The different patterns and trends that I have found within my own research about alcohol related deaths links with ageing, Ethnicity, Risks of behaviour, Locality, Gender and social groups. Gender and Ageing Males aged 30 and over are significantly more likely than females to die of alcohol related causes over 66% of all alcohol related deaths in the UK (in 2011 were among males). Males aged 30 and over were significantly more likely than females o die from alcohol-related causes. For both sexes, the number of alcohol0related deaths increased sharply from the 25-29 year old age group, increasing to 838 for males and 411 for females aged 55 to 59. After this age, the number of alcohol-related deaths began to reduce steadily for males across each age group reducing to 92 for those ages 85 and over. The decline across age groups was more gradual in females, dropping to 81 in the 85 and over age group.

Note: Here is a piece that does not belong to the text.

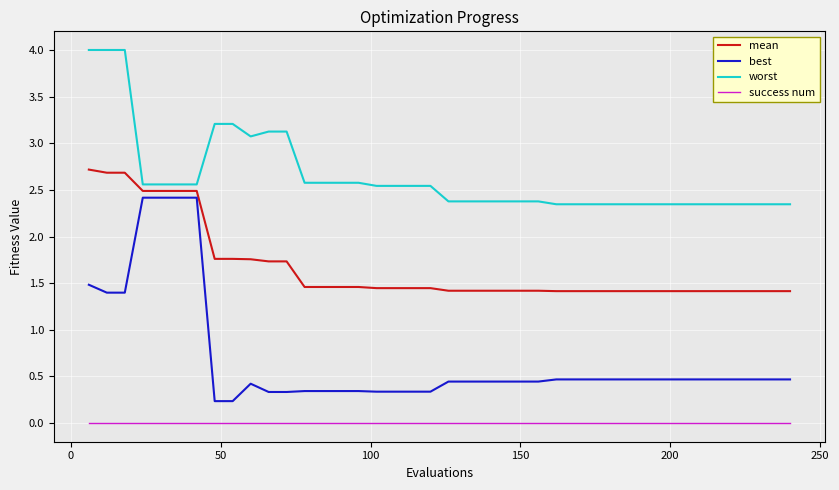

True or false: mean and best intersect in this chart.

False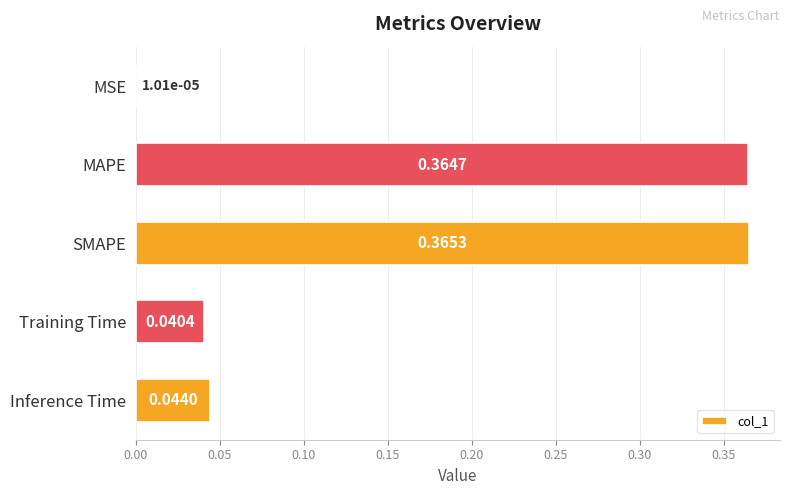

Which has a higher value, SMAPE or MSE?

SMAPE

45-49year old men have died from alcohol related death by 32,000 but from females it goes to 14,000. Locality Data for Scotland and Northern Ireland are published separately. Between 2007 and 2010 male alcohol-related death rates were significantly higher in wales than in England. A three year decline in male death rates in wales means this difference is no longer significant. The table shows drinking habits by region in 2012 show people above the age of 16 who consumes alcohol weekly such as in the north east people who drink up to 3-4 units are 46% compared to North West who drink up to 3-4 units are 42%. Social Groups The table shows drinking habits in pregnancy in 2012. Women who are pregnant have consumed alcohol in the last week is 10% compared to women who are not pregnant and unsure are 53%. Ethnicity This table shows drinking habits by ethnicity in 2012 for people who have drank alcohol within the last week is 58% and the people who have drank alcohol five or more occasions last week is 11%.